Ora, perante a verdadeira ditadura universitária chomskyana, ou da gramática generativa, "o poder" e "o Estado" não se devem pronunciar? Nós, que pagamos todos impostos e temos as mais diversas opiniões (incluindo sobre a gramática generativa), perdemos o direito de decidir sobre se o nosso dinheiro serve ou não para eliminar doutrinas e metodologias académicas, reduzindo-as a uma só? E o senhor Chomsky, pelos vistos, não percebe que o pensamento crítico se exerce relativamente à sua teoria quando alguém a põe radicalmente em causa fundado numa investigação própria e pertinente? E que tem, mais que o direito, o dever de exercer o pensamento crítico também sobre as teses chomskyanas?
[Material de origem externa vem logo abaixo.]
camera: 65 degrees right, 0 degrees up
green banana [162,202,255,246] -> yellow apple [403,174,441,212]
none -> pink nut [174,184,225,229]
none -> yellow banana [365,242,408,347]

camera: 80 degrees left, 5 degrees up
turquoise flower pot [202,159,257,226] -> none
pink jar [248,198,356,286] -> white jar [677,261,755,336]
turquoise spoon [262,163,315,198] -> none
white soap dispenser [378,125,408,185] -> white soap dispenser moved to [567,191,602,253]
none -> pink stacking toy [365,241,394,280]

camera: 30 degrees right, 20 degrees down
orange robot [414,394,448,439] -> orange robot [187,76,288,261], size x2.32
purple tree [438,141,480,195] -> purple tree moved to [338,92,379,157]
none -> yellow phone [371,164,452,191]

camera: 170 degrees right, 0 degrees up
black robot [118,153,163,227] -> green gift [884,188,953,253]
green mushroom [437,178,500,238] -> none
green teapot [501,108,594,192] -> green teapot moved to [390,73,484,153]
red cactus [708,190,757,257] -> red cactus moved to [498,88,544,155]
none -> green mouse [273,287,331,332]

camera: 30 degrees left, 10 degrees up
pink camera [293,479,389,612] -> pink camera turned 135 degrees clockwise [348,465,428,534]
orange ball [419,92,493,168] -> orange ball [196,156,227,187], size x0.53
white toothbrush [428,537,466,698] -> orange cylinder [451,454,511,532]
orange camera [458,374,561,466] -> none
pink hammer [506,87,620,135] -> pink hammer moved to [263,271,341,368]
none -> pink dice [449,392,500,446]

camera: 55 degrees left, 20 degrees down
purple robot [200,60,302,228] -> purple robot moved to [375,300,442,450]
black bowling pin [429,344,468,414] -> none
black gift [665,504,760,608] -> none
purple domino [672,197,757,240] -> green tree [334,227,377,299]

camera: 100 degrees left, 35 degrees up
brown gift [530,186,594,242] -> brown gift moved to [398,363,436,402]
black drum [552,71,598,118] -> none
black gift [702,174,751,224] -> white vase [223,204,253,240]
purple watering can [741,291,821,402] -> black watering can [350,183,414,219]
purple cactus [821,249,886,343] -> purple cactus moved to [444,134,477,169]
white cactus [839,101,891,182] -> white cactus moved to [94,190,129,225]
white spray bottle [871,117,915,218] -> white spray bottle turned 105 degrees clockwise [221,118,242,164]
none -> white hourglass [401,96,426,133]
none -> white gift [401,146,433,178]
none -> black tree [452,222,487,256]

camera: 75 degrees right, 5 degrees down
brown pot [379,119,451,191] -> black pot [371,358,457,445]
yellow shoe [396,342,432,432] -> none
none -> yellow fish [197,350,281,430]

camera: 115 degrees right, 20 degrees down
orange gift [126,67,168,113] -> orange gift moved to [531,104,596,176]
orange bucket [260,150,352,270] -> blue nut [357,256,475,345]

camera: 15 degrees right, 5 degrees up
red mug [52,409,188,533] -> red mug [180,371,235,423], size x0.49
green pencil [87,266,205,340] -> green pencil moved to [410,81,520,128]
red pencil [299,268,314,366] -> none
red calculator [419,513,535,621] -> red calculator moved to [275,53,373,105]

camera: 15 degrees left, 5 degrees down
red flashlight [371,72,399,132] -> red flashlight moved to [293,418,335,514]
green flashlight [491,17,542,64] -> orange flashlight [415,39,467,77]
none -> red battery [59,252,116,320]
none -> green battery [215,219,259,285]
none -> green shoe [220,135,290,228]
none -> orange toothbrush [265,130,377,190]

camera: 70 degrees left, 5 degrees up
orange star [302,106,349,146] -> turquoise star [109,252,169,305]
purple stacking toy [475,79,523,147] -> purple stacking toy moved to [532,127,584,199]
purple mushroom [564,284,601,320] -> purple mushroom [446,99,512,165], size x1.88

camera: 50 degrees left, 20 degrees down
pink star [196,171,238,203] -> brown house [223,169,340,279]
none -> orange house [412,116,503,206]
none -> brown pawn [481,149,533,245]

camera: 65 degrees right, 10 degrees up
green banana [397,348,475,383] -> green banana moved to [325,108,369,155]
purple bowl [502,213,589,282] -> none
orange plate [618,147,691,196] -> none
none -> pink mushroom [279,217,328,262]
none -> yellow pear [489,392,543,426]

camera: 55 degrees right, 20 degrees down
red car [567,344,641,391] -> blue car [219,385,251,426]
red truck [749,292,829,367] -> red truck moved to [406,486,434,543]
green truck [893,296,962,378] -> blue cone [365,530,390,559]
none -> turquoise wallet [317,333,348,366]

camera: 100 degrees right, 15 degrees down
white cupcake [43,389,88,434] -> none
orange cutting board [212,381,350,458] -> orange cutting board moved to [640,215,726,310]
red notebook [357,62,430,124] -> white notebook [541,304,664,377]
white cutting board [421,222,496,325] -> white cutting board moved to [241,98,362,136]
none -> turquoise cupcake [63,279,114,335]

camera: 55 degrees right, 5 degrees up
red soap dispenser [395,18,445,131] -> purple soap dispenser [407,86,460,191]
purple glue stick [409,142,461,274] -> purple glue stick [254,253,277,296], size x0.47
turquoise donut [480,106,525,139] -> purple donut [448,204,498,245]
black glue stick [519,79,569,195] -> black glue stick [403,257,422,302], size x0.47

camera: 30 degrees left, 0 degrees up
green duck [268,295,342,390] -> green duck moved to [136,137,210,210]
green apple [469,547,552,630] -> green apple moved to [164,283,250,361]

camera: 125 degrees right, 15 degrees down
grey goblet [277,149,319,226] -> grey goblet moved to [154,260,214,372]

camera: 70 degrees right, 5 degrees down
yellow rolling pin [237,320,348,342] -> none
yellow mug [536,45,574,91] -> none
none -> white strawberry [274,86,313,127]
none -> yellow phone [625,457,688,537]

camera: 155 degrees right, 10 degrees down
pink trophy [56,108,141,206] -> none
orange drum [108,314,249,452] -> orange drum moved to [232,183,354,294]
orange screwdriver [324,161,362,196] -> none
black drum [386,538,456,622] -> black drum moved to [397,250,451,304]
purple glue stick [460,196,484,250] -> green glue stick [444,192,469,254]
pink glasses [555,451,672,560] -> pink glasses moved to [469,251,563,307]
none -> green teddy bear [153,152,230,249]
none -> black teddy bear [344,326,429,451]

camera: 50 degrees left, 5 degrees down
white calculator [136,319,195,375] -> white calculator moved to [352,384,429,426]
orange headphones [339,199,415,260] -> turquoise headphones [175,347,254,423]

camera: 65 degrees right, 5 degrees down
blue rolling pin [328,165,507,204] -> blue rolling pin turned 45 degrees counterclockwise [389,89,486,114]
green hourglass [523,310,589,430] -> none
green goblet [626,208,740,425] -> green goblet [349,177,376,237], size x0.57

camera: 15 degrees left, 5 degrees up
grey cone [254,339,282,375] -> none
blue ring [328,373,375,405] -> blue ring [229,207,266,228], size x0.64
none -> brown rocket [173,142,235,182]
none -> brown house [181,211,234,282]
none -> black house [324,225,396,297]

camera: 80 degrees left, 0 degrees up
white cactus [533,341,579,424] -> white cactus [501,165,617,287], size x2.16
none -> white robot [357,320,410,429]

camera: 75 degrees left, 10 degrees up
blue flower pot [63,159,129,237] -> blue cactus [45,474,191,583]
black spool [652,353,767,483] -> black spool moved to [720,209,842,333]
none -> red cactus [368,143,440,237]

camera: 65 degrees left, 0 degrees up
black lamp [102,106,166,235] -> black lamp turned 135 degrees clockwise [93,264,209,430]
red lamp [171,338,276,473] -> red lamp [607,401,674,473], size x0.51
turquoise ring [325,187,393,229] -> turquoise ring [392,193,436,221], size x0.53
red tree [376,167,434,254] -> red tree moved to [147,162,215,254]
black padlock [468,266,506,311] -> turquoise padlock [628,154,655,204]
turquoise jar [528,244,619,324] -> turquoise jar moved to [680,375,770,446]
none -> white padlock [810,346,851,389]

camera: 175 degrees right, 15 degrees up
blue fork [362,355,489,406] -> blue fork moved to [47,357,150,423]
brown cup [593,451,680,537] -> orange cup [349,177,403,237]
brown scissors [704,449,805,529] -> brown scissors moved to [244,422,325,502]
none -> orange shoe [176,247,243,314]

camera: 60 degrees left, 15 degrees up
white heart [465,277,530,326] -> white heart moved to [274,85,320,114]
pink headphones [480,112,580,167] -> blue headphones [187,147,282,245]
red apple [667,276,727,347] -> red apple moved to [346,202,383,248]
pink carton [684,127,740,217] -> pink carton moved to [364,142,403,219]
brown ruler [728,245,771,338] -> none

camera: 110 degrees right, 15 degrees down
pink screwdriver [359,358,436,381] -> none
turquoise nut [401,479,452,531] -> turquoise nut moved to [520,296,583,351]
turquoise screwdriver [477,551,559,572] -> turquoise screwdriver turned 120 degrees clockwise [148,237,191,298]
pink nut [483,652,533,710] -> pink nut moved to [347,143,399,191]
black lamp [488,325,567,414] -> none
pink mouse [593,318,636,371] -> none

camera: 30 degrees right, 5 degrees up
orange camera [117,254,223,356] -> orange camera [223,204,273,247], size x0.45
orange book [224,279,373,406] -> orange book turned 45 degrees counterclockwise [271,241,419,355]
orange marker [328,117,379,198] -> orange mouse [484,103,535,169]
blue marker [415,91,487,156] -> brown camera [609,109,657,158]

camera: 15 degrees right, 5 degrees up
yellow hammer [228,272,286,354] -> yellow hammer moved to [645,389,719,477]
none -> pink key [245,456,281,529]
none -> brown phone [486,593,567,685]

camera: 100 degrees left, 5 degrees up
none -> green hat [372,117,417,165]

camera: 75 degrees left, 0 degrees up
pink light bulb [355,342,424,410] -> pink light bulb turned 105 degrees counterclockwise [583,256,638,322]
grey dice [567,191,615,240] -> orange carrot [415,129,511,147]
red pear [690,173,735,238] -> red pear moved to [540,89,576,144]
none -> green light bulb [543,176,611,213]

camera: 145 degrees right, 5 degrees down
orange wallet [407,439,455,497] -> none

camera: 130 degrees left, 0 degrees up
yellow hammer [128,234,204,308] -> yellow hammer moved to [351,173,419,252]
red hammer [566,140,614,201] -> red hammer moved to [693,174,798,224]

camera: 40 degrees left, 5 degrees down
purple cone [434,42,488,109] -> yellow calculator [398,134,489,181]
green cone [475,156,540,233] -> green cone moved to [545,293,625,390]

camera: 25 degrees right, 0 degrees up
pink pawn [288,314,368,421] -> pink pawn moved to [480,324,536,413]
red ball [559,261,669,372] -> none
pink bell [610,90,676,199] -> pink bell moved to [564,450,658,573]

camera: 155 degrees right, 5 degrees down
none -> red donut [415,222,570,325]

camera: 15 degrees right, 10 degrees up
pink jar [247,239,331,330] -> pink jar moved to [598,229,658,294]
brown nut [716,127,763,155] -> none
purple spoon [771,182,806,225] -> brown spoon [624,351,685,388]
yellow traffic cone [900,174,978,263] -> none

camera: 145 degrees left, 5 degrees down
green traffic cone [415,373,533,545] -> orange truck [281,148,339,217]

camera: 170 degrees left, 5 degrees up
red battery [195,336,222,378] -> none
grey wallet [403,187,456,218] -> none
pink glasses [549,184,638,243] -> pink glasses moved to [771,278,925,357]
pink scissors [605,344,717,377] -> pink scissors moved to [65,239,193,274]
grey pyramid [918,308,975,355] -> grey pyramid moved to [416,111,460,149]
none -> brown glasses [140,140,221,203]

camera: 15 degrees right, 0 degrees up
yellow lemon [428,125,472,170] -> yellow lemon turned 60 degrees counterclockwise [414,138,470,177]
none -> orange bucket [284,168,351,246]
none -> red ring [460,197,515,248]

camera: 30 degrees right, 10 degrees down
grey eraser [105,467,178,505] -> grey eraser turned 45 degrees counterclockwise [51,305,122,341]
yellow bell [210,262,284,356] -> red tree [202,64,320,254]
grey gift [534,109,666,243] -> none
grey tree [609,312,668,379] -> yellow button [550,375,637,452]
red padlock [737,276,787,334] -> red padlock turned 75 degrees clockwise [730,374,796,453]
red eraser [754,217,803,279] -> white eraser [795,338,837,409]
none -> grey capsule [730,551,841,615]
Por outro lado, os que se apropriaram da expressão 'pensamento crítico' para reduzi-la à sua estratégia político-partidária, foram eles mesmos que impuseram uma visão política e partidária às universidades que dominaram. Fizeram-no porque, na velha linha marxista, para eles o pensamento que não tivesse a pretensão de transformar era inútil, preguiçoso, indolente, burguês, alienante, etc etc. E, se o pensamento e a ciência deviam transformar, em que sentido se daria tal transformação? Num sentido muito particular, definido pelo velho marxismo, o da revolução socialista e da sociedade sem classes. 

Então, foram eles mesmos que propuseram que, por exemplo, se criassem Centros, Grupos, Institutos e Faculdades cujo único fim seria o de analisar as sociedades de forma a conduzi-las à dita 'transformação' no sentido de uma sociedade igualitária, sem classes, e socialista ou comunista. Quando correntes de pensamento divergentes reclamam dessa verdadeira ditadura e apontam falhas graves no financiamento do 'saber' pelos poderes públicos (ou seja: pelo dinheiro comum, que não é distribuído por igual por todas as correntes críticas), os mesmos grupos que defendem que a ciência é e deve ser, obrigatoriamente, política e partidária, vêm repetir o velho chavão de que "o poder" (dos outros) não deve interferir nas universidades (deles). Mas o povo não decide o que quer? 

O poder, exercido através de representantes eleitos em liberdade, tem a obrigação de clarificar os critérios para a distribuição dos dinheiros públicos também no campo do 'saber'. Não por fulanismos e casos episódicos, mas por princípios e critérios, incluindo financeiros, económicos, de gestão, embora levando em conta que gerir o bem público não é o mesmo que gerir uma empresa particular. Princípios e critérios que devem ser aprovados e fiscalizados publicamente. Por exemplo, definir as percentagens que suportam cada ramo científico (quanto para medicina? quanto para física? para ciências humanas?). Não definir para a eternidade, mas a cada legislatura, por exemplo, ou a cada 10 anos, por exemplo também. 

O poder, exercido através de representantes eleitos em liberdade, pode e deve determinar que haja diversidade de opinião sobre qualquer tema que seja dentro das universidades e que não haja nenhum campo de investigação no qual trabalhem todos com a mesma metodologia e segundo as mesmas hipóteses teóricas. 

É cínico e próprio de trapalhões mal-intencionados argumentar que "o poder" não deve interferir 'na ciência', portanto, 'na ciência', quem conseguir o controlo, seja como for, manda como quiser, impunemente, e determina que dinheiros lhe serão dados. A verdade é que o dinheiro não é da ciência - mesmo quando ela o gera. A verdade é que a ciência nunca avançou na monologia, na mesmice, sob controlo ideológico - teve, em alguns casos, avanços particulares, parciais, dentro de um setor de uma teoria e de uma metodologia. Isso é pouco, muito pouco para quem pretende estudar a verdade, ou seja, aquilo que nos guia para a ação, aquilo que da realidade percebemos como interlocutores.